If there is an even more important lesson in The Lord of the Rings, it is that we should not give up hope, even in the face of seemingly hopeless situations. Tolkien’s critique of the Machine is not intended to have us flee from making things. There is a way of creating that brings out what is best in the world and in us. Tolkien delineates some of its principles in his essay “On Fairy-stories” and in his poem “Mythopoeia.” Tolkien denotes this way of making “sub-creation” because it is not creation in the proper sense, which is reserved for God alone. We, rather, “make still by the law in which we’re made.” Tolkien developed this idea primarily with respect to the art of story-making, but we can see its applicability across all areas of human making. Sub-creation springs from a profound love for reality and the goodness of the things that exist in the world: “a good craftsman loves his material, and has a knowledge and feeling for clay, stone and wood which only the art of making can give.” Because it springs from such love, it does not seek to dominate but to bring to greater perfection: “By the forging of Gram cold iron was revealed; by the making of Pegasus horses were ennobled; in the Trees of the Sun and Moon root and stock, flower and fruit are manifested in glory.” By developing the inherent inner powers or talents of things, we help actualize their potencies, regaining our dignity as actualizers and in turn developing our own powers and talents, widening our horizon of growth. By accepting the dignity of actualizers given to us by God, we are freed from the slavery of the ring.

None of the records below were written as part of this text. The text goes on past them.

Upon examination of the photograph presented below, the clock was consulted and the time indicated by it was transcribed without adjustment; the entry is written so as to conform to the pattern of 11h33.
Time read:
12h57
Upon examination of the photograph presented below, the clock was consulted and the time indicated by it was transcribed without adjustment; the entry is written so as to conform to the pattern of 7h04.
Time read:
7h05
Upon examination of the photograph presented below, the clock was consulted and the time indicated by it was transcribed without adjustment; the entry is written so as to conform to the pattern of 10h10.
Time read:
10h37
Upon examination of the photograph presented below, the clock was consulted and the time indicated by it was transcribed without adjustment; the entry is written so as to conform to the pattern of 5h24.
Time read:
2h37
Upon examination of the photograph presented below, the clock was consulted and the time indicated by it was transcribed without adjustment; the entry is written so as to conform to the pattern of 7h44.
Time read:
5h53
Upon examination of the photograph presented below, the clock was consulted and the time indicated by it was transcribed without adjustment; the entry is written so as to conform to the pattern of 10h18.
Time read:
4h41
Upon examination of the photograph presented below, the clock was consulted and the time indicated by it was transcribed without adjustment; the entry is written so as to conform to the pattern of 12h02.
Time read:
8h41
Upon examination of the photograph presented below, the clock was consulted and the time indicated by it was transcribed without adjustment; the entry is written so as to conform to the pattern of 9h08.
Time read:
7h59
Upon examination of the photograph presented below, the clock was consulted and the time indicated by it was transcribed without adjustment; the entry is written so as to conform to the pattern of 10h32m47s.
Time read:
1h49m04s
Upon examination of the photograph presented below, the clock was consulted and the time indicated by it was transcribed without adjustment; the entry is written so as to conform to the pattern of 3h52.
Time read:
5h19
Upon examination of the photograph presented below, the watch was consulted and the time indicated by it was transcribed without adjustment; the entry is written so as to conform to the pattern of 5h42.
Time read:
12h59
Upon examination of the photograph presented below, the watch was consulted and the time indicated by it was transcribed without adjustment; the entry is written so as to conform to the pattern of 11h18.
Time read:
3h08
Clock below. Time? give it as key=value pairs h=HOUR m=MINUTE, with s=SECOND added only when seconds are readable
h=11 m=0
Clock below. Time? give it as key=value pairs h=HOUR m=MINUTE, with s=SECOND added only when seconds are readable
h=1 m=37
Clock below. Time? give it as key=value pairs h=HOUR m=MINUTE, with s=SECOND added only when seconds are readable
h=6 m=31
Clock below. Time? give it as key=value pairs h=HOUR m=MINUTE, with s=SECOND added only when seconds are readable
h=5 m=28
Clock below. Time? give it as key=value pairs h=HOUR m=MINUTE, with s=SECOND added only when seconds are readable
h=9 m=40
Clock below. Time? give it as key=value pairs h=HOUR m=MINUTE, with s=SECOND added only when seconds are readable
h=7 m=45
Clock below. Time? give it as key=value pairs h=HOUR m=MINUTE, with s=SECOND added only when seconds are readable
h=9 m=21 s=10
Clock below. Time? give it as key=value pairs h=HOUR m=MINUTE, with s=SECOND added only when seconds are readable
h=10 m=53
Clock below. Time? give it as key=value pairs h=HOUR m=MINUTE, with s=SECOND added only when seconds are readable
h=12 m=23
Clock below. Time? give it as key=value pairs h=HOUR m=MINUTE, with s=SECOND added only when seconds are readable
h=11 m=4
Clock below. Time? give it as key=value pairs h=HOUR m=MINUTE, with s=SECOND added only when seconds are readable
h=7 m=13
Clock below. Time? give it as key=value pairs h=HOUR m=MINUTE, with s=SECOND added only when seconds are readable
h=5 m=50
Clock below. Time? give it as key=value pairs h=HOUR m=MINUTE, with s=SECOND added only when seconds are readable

1 From a letter to Rhona Beare found in The Letters of J.R.R. Tolkien, edited by Humphrey Carpenter (London: George Allen & Unwin, 1981), p. 296.
2 Romano Guardini, “The Machine and Humanity” in Letters from Lake Como. Explorations in Technology and the Human Race, (Grand Rapids: Wm. B. Eerdmans Publishing Co., 1994).
3 From a letter to Milton Waldman found in The Letters of J.R.R. Tolkien, edited by Humphrey Carpenter (London: George Allen & Unwin, 1981), p. 168.
4 Guardini in Letters from Lake Como, p. 110.
5 J.R.R. Tolkien, “Mythopoiea” in Tree and Leaf (London: HarperCollins Publishers, 2001), p. 87.
6 J.R.R. Tolkien, “On Fairy Tales” in Tree and Leaf (London: HarperCollins Publishers, 2001), p. 59.